→ Source information:

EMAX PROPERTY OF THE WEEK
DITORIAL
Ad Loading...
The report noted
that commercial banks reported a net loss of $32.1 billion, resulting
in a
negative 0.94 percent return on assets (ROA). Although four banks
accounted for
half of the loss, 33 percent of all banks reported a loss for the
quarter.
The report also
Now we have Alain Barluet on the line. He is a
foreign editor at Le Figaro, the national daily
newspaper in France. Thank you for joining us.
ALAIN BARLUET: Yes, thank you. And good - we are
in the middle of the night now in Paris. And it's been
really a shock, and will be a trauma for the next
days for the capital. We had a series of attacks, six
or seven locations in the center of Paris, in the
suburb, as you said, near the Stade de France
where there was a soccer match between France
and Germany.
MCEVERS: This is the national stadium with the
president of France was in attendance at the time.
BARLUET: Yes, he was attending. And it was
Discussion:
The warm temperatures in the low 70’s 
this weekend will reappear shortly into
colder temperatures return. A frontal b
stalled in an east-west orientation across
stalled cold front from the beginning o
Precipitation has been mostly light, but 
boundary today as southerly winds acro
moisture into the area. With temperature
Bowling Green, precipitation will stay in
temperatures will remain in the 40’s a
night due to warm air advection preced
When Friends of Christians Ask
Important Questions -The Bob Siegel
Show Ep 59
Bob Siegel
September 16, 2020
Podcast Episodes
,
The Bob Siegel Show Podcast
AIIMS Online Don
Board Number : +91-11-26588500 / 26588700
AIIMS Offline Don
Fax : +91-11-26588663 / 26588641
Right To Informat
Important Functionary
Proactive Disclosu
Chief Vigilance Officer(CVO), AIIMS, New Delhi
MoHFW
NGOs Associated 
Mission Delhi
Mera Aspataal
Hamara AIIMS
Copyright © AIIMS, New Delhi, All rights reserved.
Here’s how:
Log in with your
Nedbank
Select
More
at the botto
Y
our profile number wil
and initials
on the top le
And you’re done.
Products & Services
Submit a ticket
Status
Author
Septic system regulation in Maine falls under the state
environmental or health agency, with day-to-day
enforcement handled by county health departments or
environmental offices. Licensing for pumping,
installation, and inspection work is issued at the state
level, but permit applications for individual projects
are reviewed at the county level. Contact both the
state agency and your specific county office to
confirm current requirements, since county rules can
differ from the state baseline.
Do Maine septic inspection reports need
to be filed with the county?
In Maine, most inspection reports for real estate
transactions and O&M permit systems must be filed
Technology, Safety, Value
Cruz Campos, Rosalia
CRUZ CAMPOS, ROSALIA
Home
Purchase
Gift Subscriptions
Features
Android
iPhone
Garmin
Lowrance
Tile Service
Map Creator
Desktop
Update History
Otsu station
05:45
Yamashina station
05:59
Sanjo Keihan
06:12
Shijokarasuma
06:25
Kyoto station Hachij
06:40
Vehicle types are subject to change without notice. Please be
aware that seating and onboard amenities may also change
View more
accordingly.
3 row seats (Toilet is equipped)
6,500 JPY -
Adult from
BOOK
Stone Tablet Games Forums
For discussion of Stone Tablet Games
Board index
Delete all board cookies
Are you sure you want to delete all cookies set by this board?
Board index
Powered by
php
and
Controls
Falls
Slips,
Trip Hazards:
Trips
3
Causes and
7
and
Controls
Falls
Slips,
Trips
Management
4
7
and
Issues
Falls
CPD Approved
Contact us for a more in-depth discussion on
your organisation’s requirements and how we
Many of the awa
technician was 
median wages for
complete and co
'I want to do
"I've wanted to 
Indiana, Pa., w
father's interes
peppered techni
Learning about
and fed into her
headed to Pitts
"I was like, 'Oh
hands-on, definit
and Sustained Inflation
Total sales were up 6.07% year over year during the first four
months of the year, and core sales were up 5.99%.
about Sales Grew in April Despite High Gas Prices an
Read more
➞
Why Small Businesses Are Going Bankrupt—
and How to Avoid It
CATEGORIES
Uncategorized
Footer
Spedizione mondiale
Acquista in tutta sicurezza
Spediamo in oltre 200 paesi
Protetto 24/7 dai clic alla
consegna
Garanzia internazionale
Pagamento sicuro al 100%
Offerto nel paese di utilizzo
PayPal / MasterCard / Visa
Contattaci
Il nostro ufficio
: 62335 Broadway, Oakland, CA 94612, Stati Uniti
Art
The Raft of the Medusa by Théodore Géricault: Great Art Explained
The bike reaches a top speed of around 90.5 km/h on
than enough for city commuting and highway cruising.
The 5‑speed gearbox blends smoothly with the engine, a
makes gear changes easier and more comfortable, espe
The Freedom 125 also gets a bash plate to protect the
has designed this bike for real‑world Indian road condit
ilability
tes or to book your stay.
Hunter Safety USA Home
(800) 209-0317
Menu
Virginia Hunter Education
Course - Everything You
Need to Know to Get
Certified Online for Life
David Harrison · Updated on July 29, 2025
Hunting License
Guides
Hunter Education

→ What you need to do: All of the material above must be transcribed exactly, with no line dropped.

→ Exercise answer:
EMAX PROPERTY OF THE WEEK
DITORIAL
Ad Loading...
The report noted
that commercial banks reported a net loss of $32.1 billion, resulting
in a
negative 0.94 percent return on assets (ROA). Although four banks
accounted for
half of the loss, 33 percent of all banks reported a loss for the
quarter.
The report also
Now we have Alain Barluet on the line. He is a
foreign editor at Le Figaro, the national daily
newspaper in France. Thank you for joining us.
ALAIN BARLUET: Yes, thank you. And good - we are
in the middle of the night now in Paris. And it's been
really a shock, and will be a trauma for the next
days for the capital. We had a series of attacks, six
or seven locations in the center of Paris, in the
suburb, as you said, near the Stade de France
where there was a soccer match between France
and Germany.
MCEVERS: This is the national stadium with the
president of France was in attendance at the time.
BARLUET: Yes, he was attending. And it was
Discussion:
The warm temperatures in the low 70’s 
this weekend will reappear shortly into
colder temperatures return. A frontal b
stalled in an east-west orientation across
stalled cold front from the beginning o
Precipitation has been mostly light, but 
boundary today as southerly winds acro
moisture into the area. With temperature
Bowling Green, precipitation will stay in
temperatures will remain in the 40’s a
night due to warm air advection preced
When Friends of Christians Ask
Important Questions -The Bob Siegel
Show Ep 59
Bob Siegel
September 16, 2020
Podcast Episodes
,
The Bob Siegel Show Podcast
AIIMS Online Don
Board Number : +91-11-26588500 / 26588700
AIIMS Offline Don
Fax : +91-11-26588663 / 26588641
Right To Informat
Important Functionary
Proactive Disclosu
Chief Vigilance Officer(CVO), AIIMS, New Delhi
MoHFW
NGOs Associated 
Mission Delhi
Mera Aspataal
Hamara AIIMS
Copyright © AIIMS, New Delhi, All rights reserved.
Here’s how:
Log in with your
Nedbank
Select
More
at the botto
Y
our profile number wil
and initials
on the top le
And you’re done.
Products & Services
Submit a ticket
Status
Author
Septic system regulation in Maine falls under the state
environmental or health agency, with day-to-day
enforcement handled by county health departments or
environmental offices. Licensing for pumping,
installation, and inspection work is issued at the state
level, but permit applications for individual projects
are reviewed at the county level. Contact both the
state agency and your specific county office to
confirm current requirements, since county rules can
differ from the state baseline.
Do Maine septic inspection reports need
to be filed with the county?
In Maine, most inspection reports for real estate
transactions and O&M permit systems must be filed
Technology, Safety, Value
Cruz Campos, Rosalia
CRUZ CAMPOS, ROSALIA
Home
Purchase
Gift Subscriptions
Features
Android
iPhone
Garmin
Lowrance
Tile Service
Map Creator
Desktop
Update History
Otsu station
05:45
Yamashina station
05:59
Sanjo Keihan
06:12
Shijokarasuma
06:25
Kyoto station Hachij
06:40
Vehicle types are subject to change without notice. Please be
aware that seating and onboard amenities may also change
View more
accordingly.
3 row seats (Toilet is equipped)
6,500 JPY -
Adult from
BOOK
Stone Tablet Games Forums
For discussion of Stone Tablet Games
Board index
Delete all board cookies
Are you sure you want to delete all cookies set by this board?
Board index
Powered by
php
and
Controls
Falls
Slips,
Trip Hazards:
Trips
3
Causes and
7
and
Controls
Falls
Slips,
Trips
Management
4
7
and
Issues
Falls
CPD Approved
Contact us for a more in-depth discussion on
your organisation’s requirements and how we
Many of the awa
technician was 
median wages for
complete and co
'I want to do
"I've wanted to 
Indiana, Pa., w
father's interes
peppered techni
Learning about
and fed into her
headed to Pitts
"I was like, 'Oh
hands-on, definit
and Sustained Inflation
Total sales were up 6.07% year over year during the first four
months of the year, and core sales were up 5.99%.
about Sales Grew in April Despite High Gas Prices an
Read more
➞
Why Small Businesses Are Going Bankrupt—
and How to Avoid It
CATEGORIES
Uncategorized
Footer
Spedizione mondiale
Acquista in tutta sicurezza
Spediamo in oltre 200 paesi
Protetto 24/7 dai clic alla
consegna
Garanzia internazionale
Pagamento sicuro al 100%
Offerto nel paese di utilizzo
PayPal / MasterCard / Visa
Contattaci
Il nostro ufficio
: 62335 Broadway, Oakland, CA 94612, Stati Uniti
Art
The Raft of the Medusa by Théodore Géricault: Great Art Explained
The bike reaches a top speed of around 90.5 km/h on
than enough for city commuting and highway cruising.
The 5‑speed gearbox blends smoothly with the engine, a
makes gear changes easier and more comfortable, espe
The Freedom 125 also gets a bash plate to protect the
has designed this bike for real‑world Indian road condit
ilability
tes or to book your stay.
Hunter Safety USA Home
(800) 209-0317
Menu
Virginia Hunter Education
Course - Everything You
Need to Know to Get
Certified Online for Life
David Harrison · Updated on July 29, 2025
Hunting License
Guides
Hunter Education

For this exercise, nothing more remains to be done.